WRITTEN TASK: Write out everything from the start of the records down to and including the line that contains "für Familien, Gruppen, Jugendliche, Schüler, Studenten, F", keeping each line unchanged.

-=-=-

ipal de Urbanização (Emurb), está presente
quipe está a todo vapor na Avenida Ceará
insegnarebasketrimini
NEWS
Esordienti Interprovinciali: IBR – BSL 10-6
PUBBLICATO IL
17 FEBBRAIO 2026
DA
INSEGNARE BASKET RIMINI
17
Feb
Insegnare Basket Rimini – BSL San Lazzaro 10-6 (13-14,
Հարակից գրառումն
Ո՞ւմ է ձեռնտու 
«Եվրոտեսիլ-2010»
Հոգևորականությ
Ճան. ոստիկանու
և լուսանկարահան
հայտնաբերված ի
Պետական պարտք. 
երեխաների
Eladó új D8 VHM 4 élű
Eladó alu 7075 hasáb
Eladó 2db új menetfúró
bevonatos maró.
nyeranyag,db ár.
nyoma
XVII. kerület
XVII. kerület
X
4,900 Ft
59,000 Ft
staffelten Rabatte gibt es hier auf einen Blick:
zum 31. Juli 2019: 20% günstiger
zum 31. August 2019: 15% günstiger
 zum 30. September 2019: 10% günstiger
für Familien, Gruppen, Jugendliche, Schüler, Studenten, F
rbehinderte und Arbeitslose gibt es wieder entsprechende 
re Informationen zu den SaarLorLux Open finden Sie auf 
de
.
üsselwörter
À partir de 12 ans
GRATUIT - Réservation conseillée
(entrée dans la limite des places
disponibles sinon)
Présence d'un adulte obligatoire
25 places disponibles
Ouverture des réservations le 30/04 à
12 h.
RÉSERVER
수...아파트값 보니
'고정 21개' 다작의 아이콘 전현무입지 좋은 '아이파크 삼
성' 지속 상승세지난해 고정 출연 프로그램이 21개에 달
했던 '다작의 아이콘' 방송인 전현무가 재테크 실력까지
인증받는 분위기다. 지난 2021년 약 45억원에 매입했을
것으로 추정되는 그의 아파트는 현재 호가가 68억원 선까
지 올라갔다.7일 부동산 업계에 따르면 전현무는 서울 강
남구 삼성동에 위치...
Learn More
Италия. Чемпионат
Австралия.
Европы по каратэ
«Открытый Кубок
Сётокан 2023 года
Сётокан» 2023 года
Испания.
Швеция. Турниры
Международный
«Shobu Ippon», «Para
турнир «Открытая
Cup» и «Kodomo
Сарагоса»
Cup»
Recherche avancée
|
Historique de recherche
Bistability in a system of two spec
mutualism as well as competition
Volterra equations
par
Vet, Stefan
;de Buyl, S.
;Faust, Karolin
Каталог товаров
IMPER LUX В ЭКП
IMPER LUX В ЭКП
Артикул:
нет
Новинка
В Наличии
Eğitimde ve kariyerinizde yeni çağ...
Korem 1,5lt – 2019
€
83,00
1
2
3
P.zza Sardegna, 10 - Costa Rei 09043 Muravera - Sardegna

-=-=-

TASK RESPONSE:
ipal de Urbanização (Emurb), está presente
quipe está a todo vapor na Avenida Ceará
insegnarebasketrimini
NEWS
Esordienti Interprovinciali: IBR – BSL 10-6
PUBBLICATO IL
17 FEBBRAIO 2026
DA
INSEGNARE BASKET RIMINI
17
Feb
Insegnare Basket Rimini – BSL San Lazzaro 10-6 (13-14,
Հարակից գրառումն
Ո՞ւմ է ձեռնտու 
«Եվրոտեսիլ-2010»
Հոգևորականությ
Ճան. ոստիկանու
և լուսանկարահան
հայտնաբերված ի
Պետական պարտք. 
երեխաների
Eladó új D8 VHM 4 élű
Eladó alu 7075 hasáb
Eladó 2db új menetfúró
bevonatos maró.
nyeranyag,db ár.
nyoma
XVII. kerület
XVII. kerület
X
4,900 Ft
59,000 Ft
staffelten Rabatte gibt es hier auf einen Blick:
zum 31. Juli 2019: 20% günstiger
zum 31. August 2019: 15% günstiger
 zum 30. September 2019: 10% günstiger
für Familien, Gruppen, Jugendliche, Schüler, Studenten, F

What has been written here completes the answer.